B.C. Premier John Horgan speaks by video link to the annual Council of Forest Industries convention, April 8, 2021. (COFI video)

B.C. Premier John Horgan speaks by video link to the annual Council of Forest Industries convention, April 8, 2021. (COFI video)

Horgan says B.C. logging licences to be bought back, redistributed

Premier ‘disappointed’ in big forest companies’ efforts

The B.C. government’s plan to break up large forest harvest licences and share the resource with secondary manufacturers and Indigenous communities hasn’t worked, so Crown timber rights will be redistributed by the government, Premier John Horgan has warned industry executives.

Speaking to the annual B.C. Council of Forest Industries conference Wednesday, Horgan reminded delegates of a letter he wrote to them before the same speech two years ago. That letter and speech advised the industry to set up regional “coalitions” with communities, Indigenous leaders and unions to diversify and share a timber resource depleted by mountain pine beetle and forest fires, along with a century of commercial logging.

“Unfortunately the results have been disappointing,” Horgan told the convention by video link April 8. “Although two coalitions were established, the third one is still struggling to get underway. So to bring about the change, the government will have to step in, I believe, to make sure that we provide the appropriate incentives to get the job done.”

Horgan said the details will be released in a few weeks by Forests Minister Katrine Conroy, and the “incentives” are designed to increase competitiveness and value-added wood production, without raising the ire of U.S. producers who see every move on Crown forest land as a potential subsidy.

RELATED: Industry begins regional meetings on forest licences

RELATED: B.C. delays coastal log export penalties due to COVID-19

“There’s no magical solution to the lack of fibre, but I do believe there is work we can do, business to business, to encourage companies and indigenous nations to work together,” Horgan said. “And those who do have tenure and do not want to share it, well we’ll have to step in and ensure that there is fair compensation as we move to a more equitable distribution of access to forest products so we can continue to have the diversity that we all want to see.”

COFI president Susan Yurkovich made no comment on the announcement as she moderated questions from industry players at the virtual event.
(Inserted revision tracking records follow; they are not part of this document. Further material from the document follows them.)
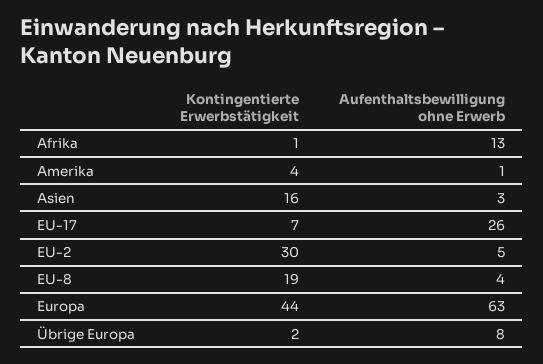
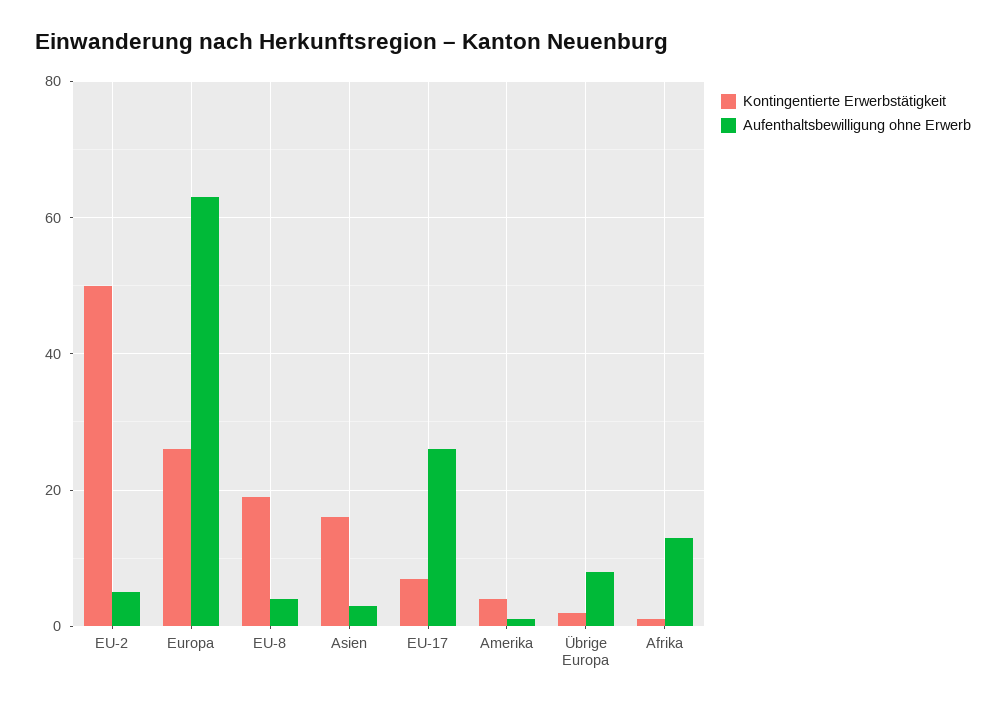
Kontingentierte Erwerbstätigkeit, EU-2: 30 -> 50
Kontingentierte Erwerbstätigkeit, Europa: 44 -> 25

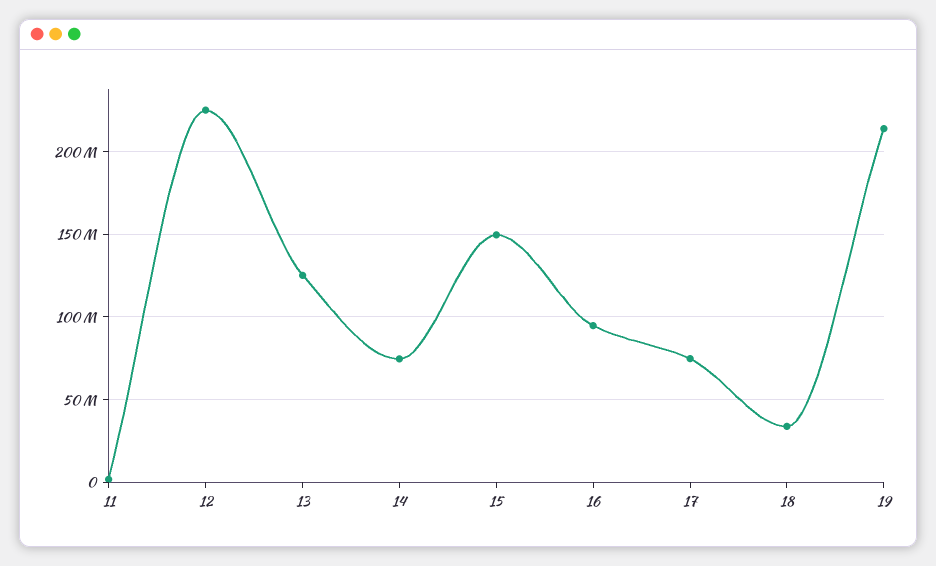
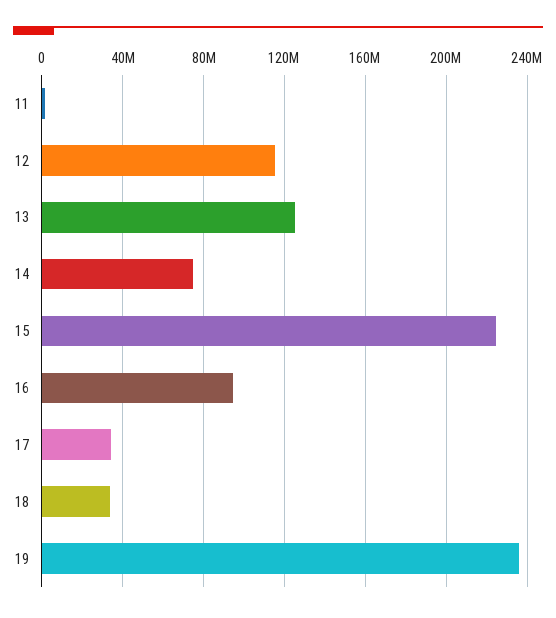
12: 225000000 -> 115000000
15: 150000000 -> 225000000
17: 75000000 -> 35000000
19: 215000000 -> 235000000

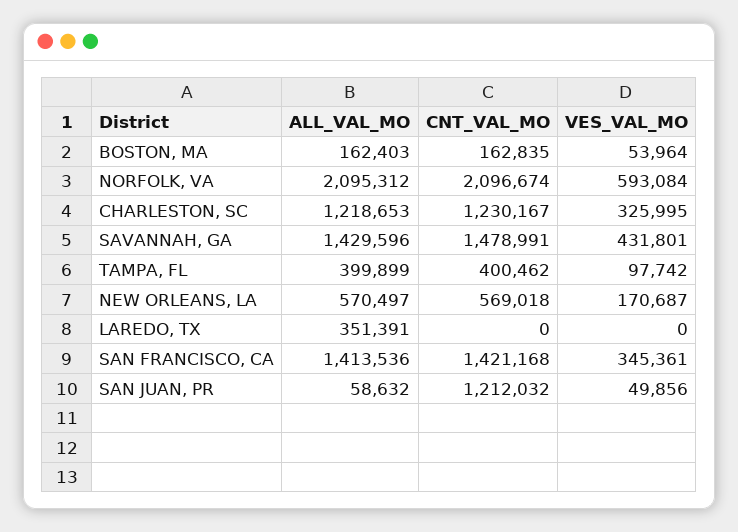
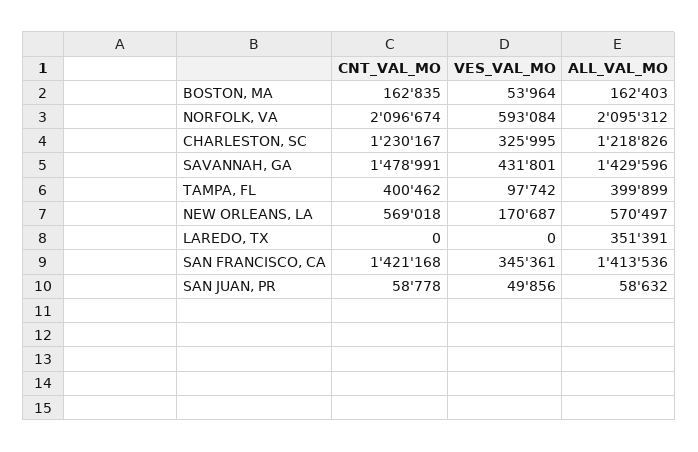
ALL_VAL_MO, CHARLESTON, SC: 1218653 -> 1218826
CNT_VAL_MO, SAN JUAN, PR: 1212032 -> 58778

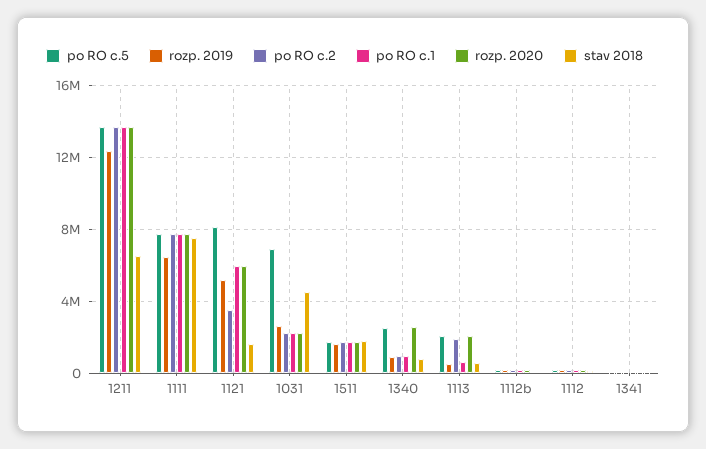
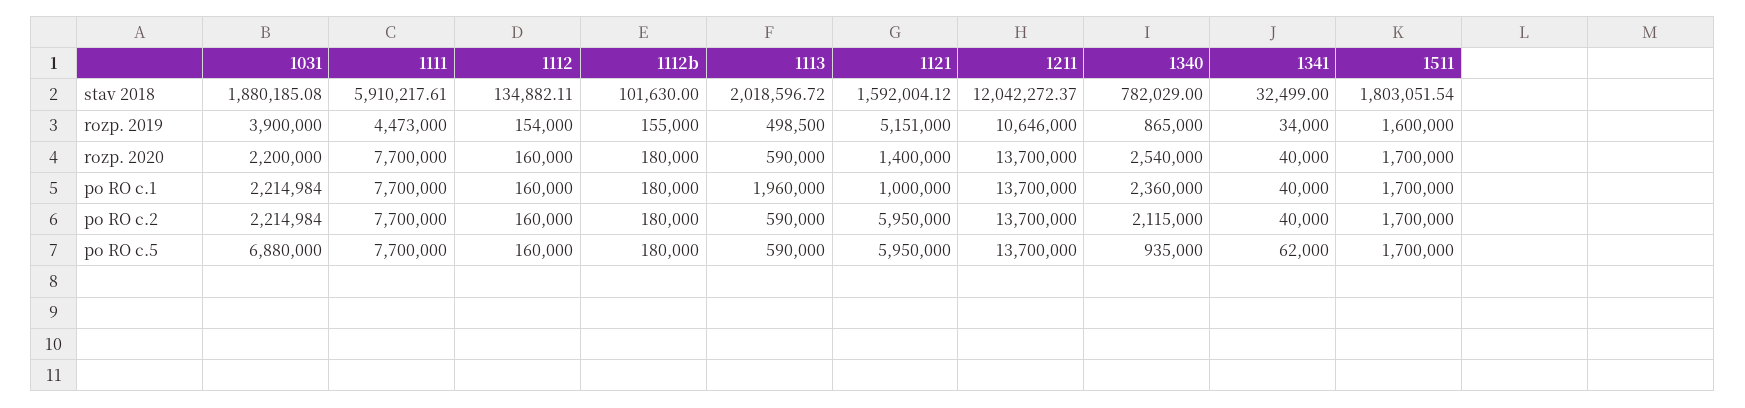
rozp. 2019, 1211: 12500000 -> 10646000
stav 2018, 1211: 6500000 -> 12042272.37
rozp. 2019, 1111: 6500000 -> 4473000
stav 2018, 1111: 7500000 -> 5910217.61
po RO c.5, 1121: 8000000 -> 5950000
po RO c.2, 1121: 3500000 -> 5950000
po RO c.1, 1121: 6000000 -> 1000000
rozp. 2020, 1121: 6000000 -> 1400000
rozp. 2019, 1031: 2500000 -> 3900000
stav 2018, 1031: 4500000 -> 1880185.08
po RO c.5, 1340: 2500000 -> 935000
po RO c.2, 1340: 1000000 -> 2115000
po RO c.1, 1340: 1000000 -> 2360000
po RO c.5, 1113: 2000000 -> 590000
po RO c.2, 1113: 2000000 -> 590000
po RO c.1, 1113: 500000 -> 1960000
rozp. 2020, 1113: 2000000 -> 590000
stav 2018, 1113: 500000 -> 2018596.72

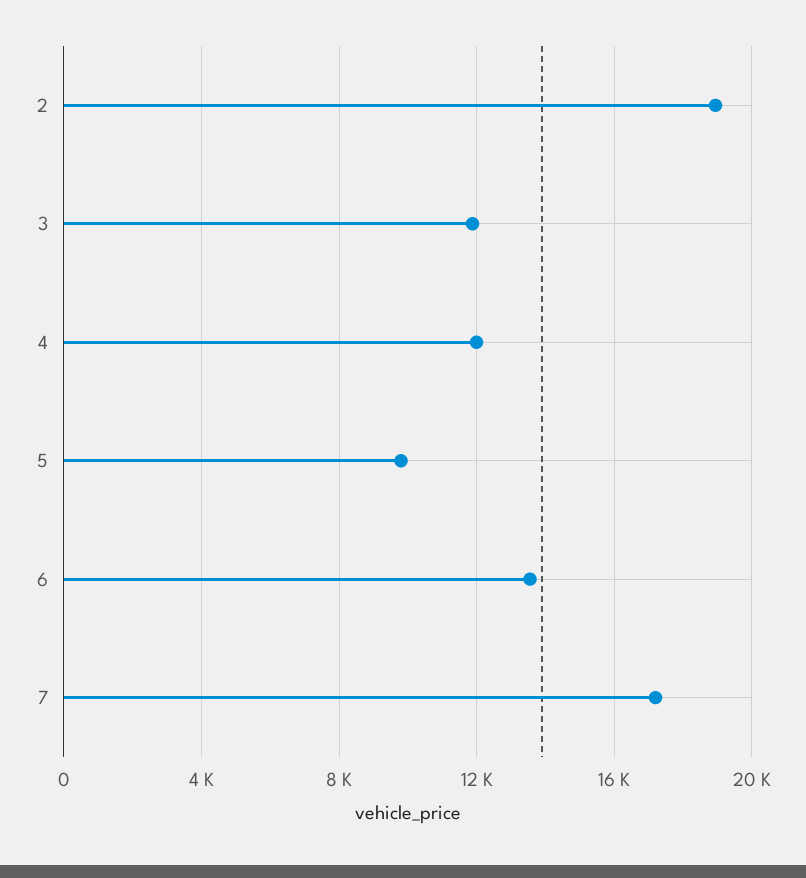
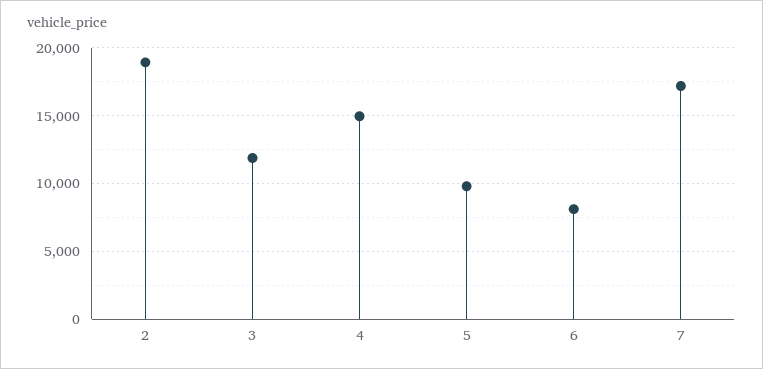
4: 12000 -> 15000
6: 13500 -> 8000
She issued a statement to Black Press when asked for comment after the conference closed.

“The premier said that he wants to make space for more people to be part of the industry, recognizing that the annual allowable cut is declining, following the effects of the mountain pine beetle infestation and two years of devastating wildfires,” Yurkovich said. “There may be opportunities for companies with large tenures to help meet that goal, as the premier noted, by providing tenure and be compensated for it.”

Horgan acknowledged that there has been some progress in “business to business tenure sales” and some companies have deals to share timber with local communities and Indigenous people. Those companies also pay full market value for trees they harvest through the Crown timber stumpage system.

“The B.C. market pricing system will remain unaltered,” Horgan said. “B.C. Timber Sales will continue to do the good work that they’re doing, and I’ve also heard and I agree that you should not have to pay twice to access timber.”